Miami's makes from deep tended to come in bunches, but unfortunately their misses tended to come in even larger bunches. This is when it's helpful to remember that the Heat are not in general a very good three-point shooting team. They finished the regular season fourth worst in all of basketball at three-point accuracy, on middling volume, which is to say the Heat were closer to the team at the bottom of the league in attempts per game than the team at the top. That you are not very good at shooting threes doesn't mean you shouldn't take them—Celtics head coach Joe Mazzulla recently said that three-point attempt rate was the most important statistic in modern basketball—but if the Heat are prepared to live or die in this series by three point proficiency, they should probably start getting their affairs in order. Thursday night they needed some balance in their offense, but excepting a few times when Denver's defense suffered breakdowns and miscommunications, the Heat opted to keep their distance from the rim.

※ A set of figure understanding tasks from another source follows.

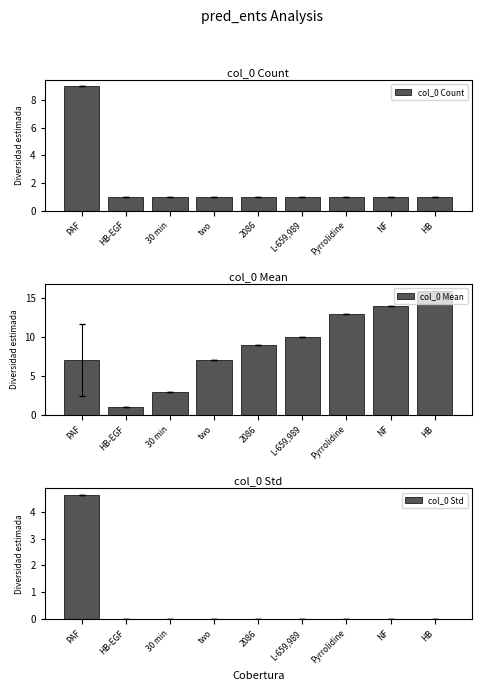

What is the sum of the col_0 Count values at PAF and 30 min?

10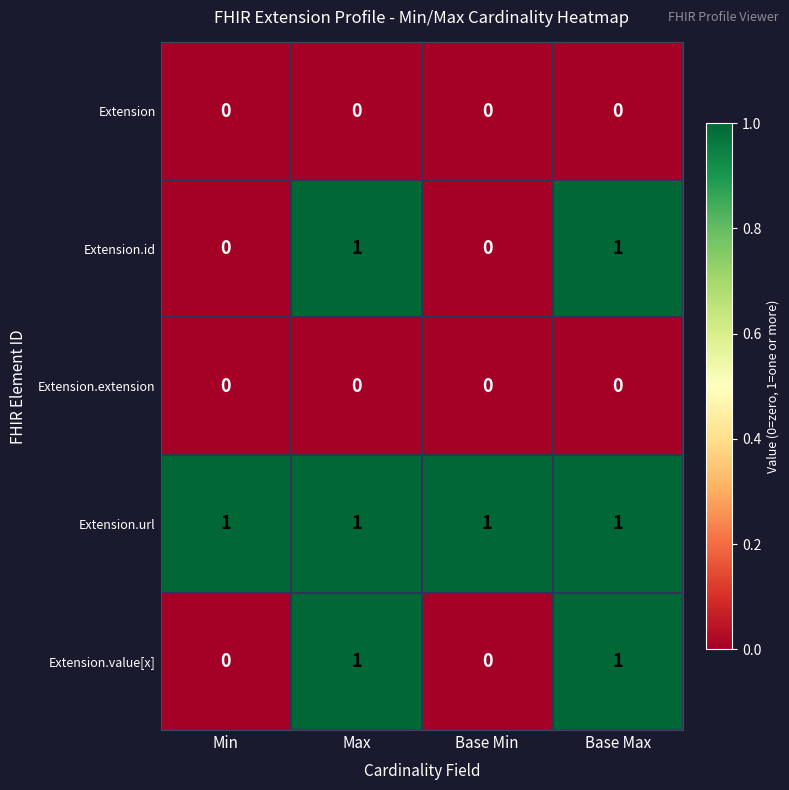

What is the difference between the highest and lowest values at Min?

1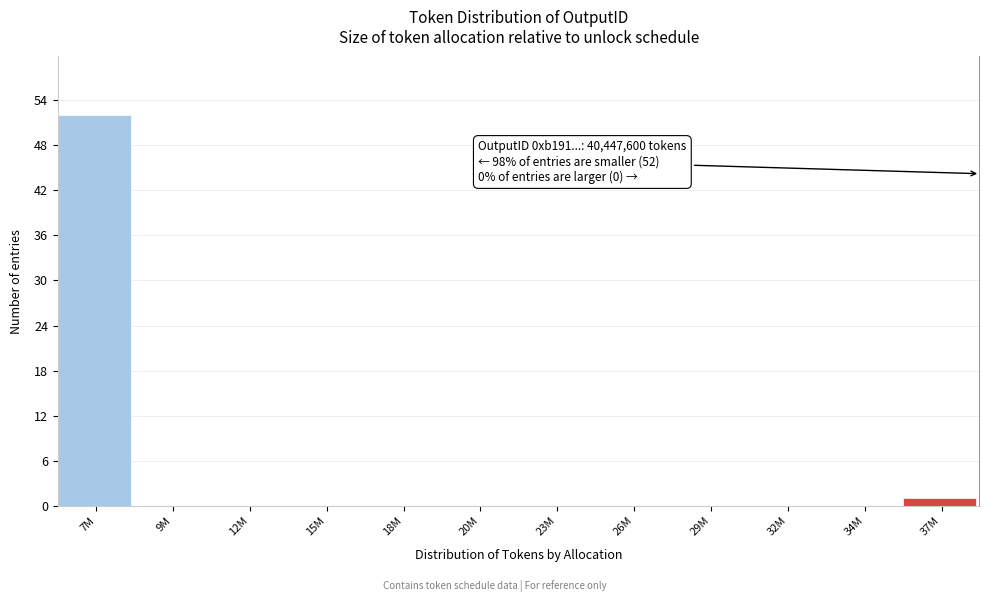

Reading right to left, list all the values displayed in this chart.

37M=1	34M=0	32M=0	29M=0	26M=0	23M=0	20M=0	18M=0	15M=0	12M=0	9M=0	7M=52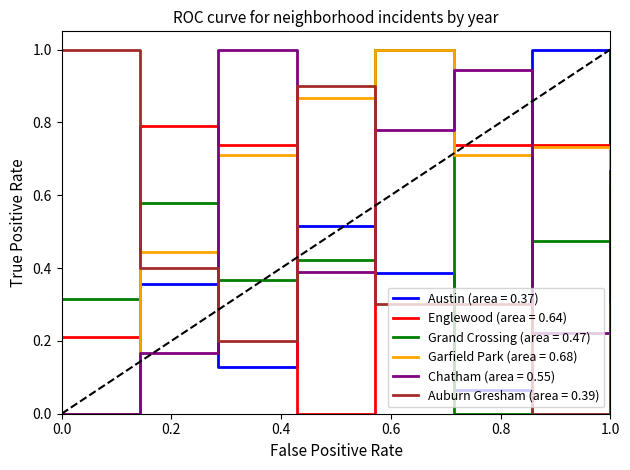

How many lines are shown in the chart?

6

They're aware of the problem, at least, and understood that the shocking free-throw disparity came not from lopsided officiating but from offensive squeamishness. "We shot a lot of jump shots instead of putting pressure on the rim, getting layups, getting to the free-throw line," said Jimmy Butler, who finished with just 13 points on 14 shots, after averaging just under 29 points per game through the Eastern Conference playoffs. Butler, who like 10 other Heat players attempted zero free throws in this one, was strikingly passive. The Heat used ball-screens to get him pointed toward the basket against drop coverage—often just slow-footed Jokic camped at the edge of the paint—and on approximately one zillion of these Butler opted for pull-up mid-rangers. Those are shots Butler is pretty good at, but layups and free throws and especially fouls on Jokic would all have had greater value to the Heat during the competitive portion of Game 1. Butler had five shot attempts inside the paint Thursday night, but only one was a drive to the basket. "Got to get more layups and free throws," he said after the game. "We've got to attack the rim a lot more, myself included."

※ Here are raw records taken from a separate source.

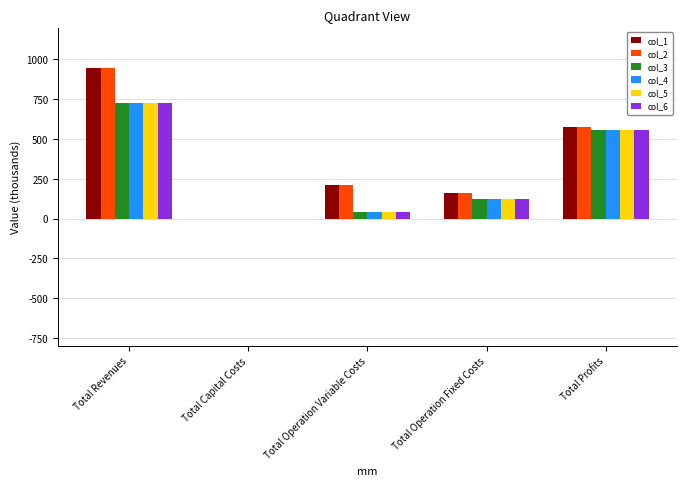

What are all the series names shown in the legend?

col_1, col_2, col_3, col_4, col_5, col_6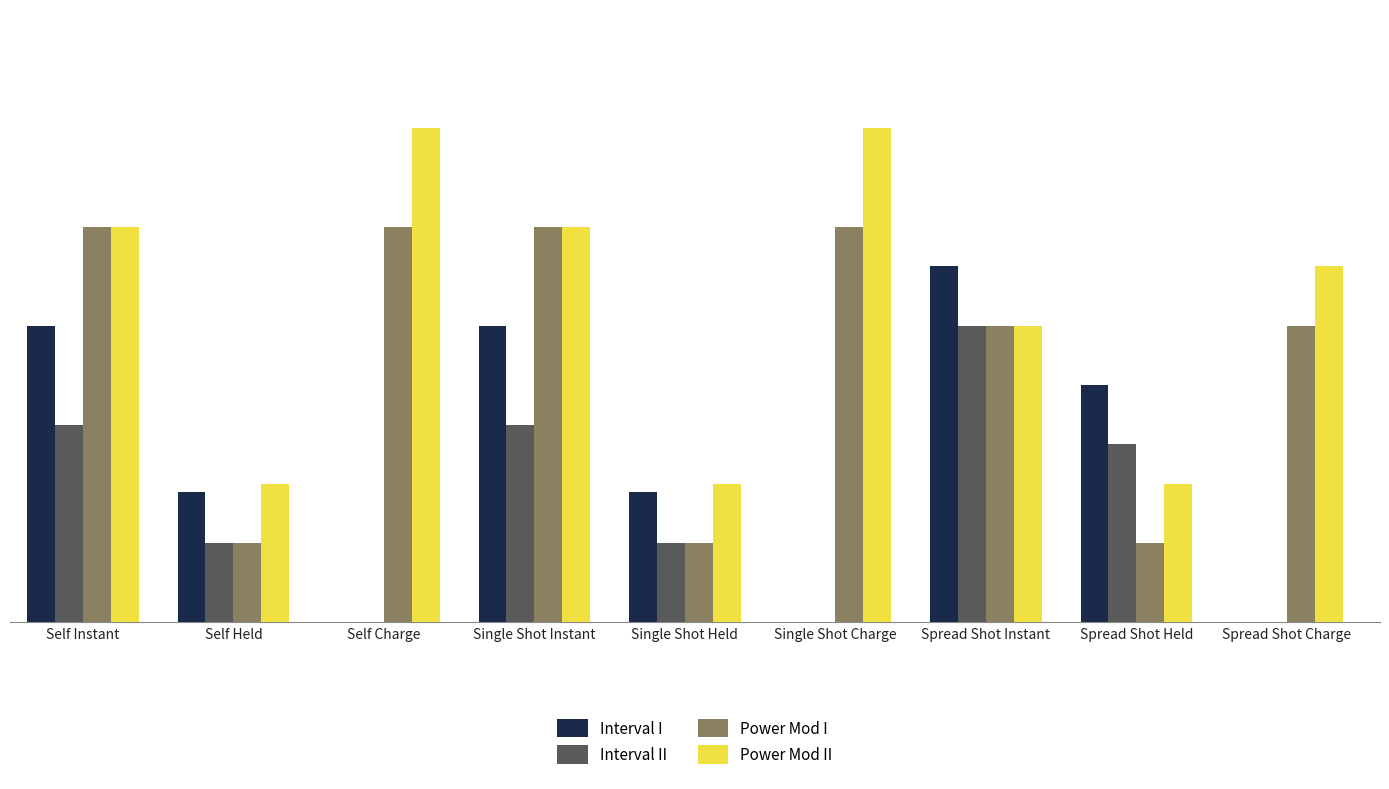

How many data points in Interval I are above 0?

6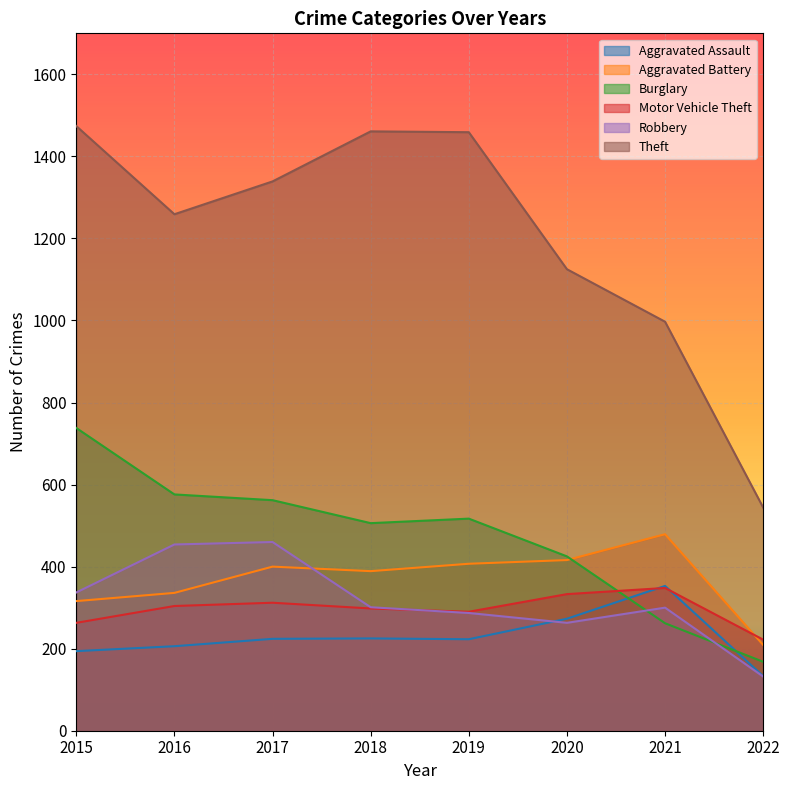

The value of Motor Vehicle Theft at 2015 is 263. True or false?

True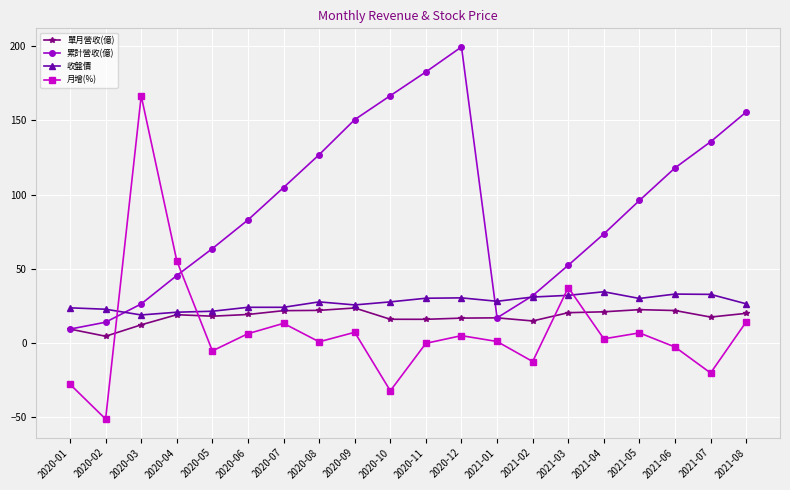

What is the maximum value for 累計營收(億)?

199.3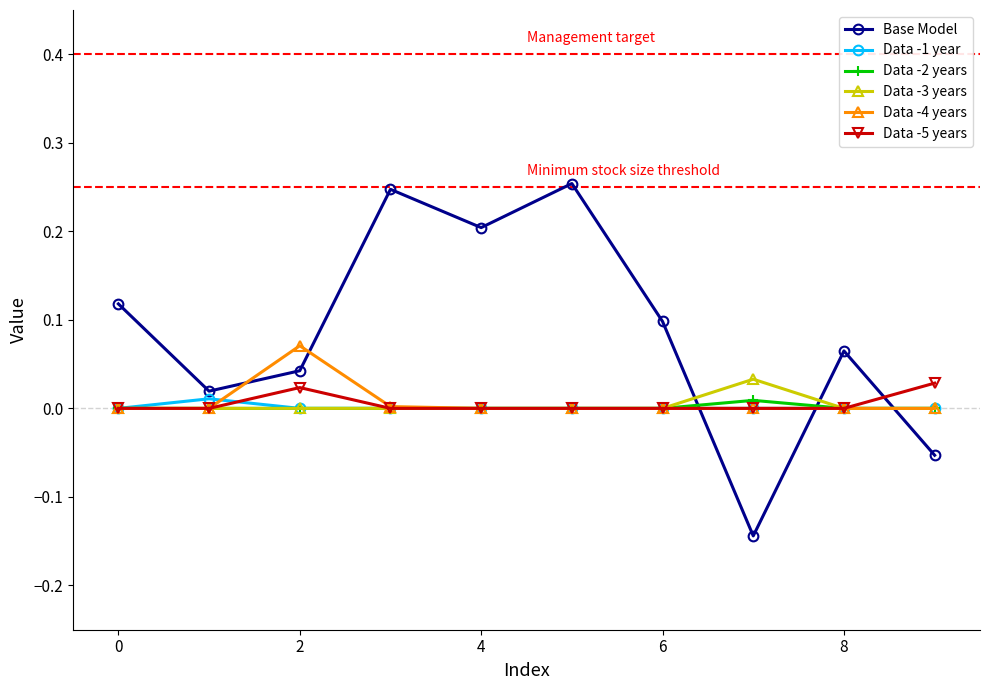

How many intersections are there between Base Model and Data -5 years?

3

Whatever it is that will make the rest of the series more competitive than Game 1, it will not be the Nuggets falling back to Earth. In some respects they were closer to Earth than usual, and in at least one regard they were closer to Earth than the Heat were: Denver, one of the league's most accurate three-point shooting teams during the regular season and throughout the Jokic era, missed 19 of 27 attempts from beyond the arc Thursday night, by volume and percentage a worse showing than the team whose asses they all too easily karate-kicked off. There was a distinct mid-major vibe to Miami's whole bearing Thursday night: the well-meaning but distinctly permeable zone defense; the almost deferential refusal to make Jokic protect the rim; the vain hope that uncharacteristically hot three-point shooting would carry them over a physically superior and favored opponent. Apart from just being a kind of depressing vibe for a damn Finals game, it's also a kind of abandonment of The Dog In Them that powered the Heat to this moment. One must remember always to dance with the internal canine that brought them.

The Heat will have to stiffen up, and muster up some offense, and that offense is going to have to hold up in some games where Jokic comes out of half-sleep, does any amount of sweating, and bothers for more than a few scattered possessions to think of himself as more than a proud papa, operating at a supportive remove from his healthy and thriving teammates. If you're gonna lose to the game's best player, at least make sure he's the one who beats you.